Jamal Carnette, CFA (MercadoLibre): Despite the harsh trade rhetoric, Latin American e-commerce provider MercadoLibre is having a great year. As of this writing, shares are up more than 100% year to date and in-the-know investors are starting to take notice. Earlier this year it was heavily reported that PayPal took a $750 million stake in the company, but overlooked in the announcement was the fact that Dragoneer Investment Group chipped in with an additional $100 million investment.

Dragoneer and its founder Marc Stad lack the name recognition of many venture capital firms (by choice), but are a force in e-commerce, fintech, and digital payments. Against that backdrop, it's understandable that the firm views MercadoLibre as a viable investment, as e-commerce will only continue to grow in Latin America as internet penetration and disposable income increase.

Perhaps more exciting for Dragoneer is MercadoLibre's digital payments solution MercadoPago, which has grown in scope from a simple transaction facilitator of its e-commerce platform to something more valuable. In the fourth quarter, "off-platform" payments exceeded those made on the platform. This high-growth business is a significant portion of MercadoLibre's total revenue, 39% in the recently reported first quarter.

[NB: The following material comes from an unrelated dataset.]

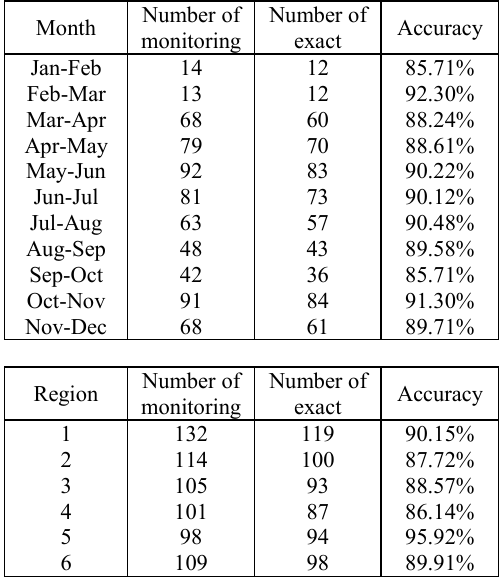
Table3. The accuracy of suspected arable land cover change of different months and different cities during 2021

Mercado Pago is quickly becoming the de facto money transfer service in Latin America. If it succeeds in this regard, the company remains undervalued and has a long runway for continued growth.

Pennies on the dollar

Rich Duprey (Dollar General): The deep-discount end of the retail market remains a highly successful one. Where many retailers that survived the wave of bankruptcies that have swept over the industry in the past few years are still struggling, the dollar stores continue to thrive.

Dollar General may be the best of the bunch. After losing to rival Dollar Tree several years ago in the bidding war for damaged competitor Family Dollar, it threw itself into expanding its own base of stores and investing in its business. It's continuing that cycle of investment and that could represent opportunity for investors.

The deep discounter is spending $50 million this year on a handful of initiatives that will see it bring a lot of its supply chain business in house, add more fresh produce to its shelves, and expand technological improvements.

Wall Street is forecasting an increase of only 2% in earnings this quarter, to $1.39 per share, and management has said its performance will be weighed down by its initiatives. Although they ought to pay off in the long run, if they affect profits and margins as expected, investors may take a dim view of the stock.

That will give savvy investors a chance to pounce on the opportunity. Dollar Tree is still struggling to integrate Family Dollar, and the upgrades being made by Dollar General ought to position it well ahead of the pack.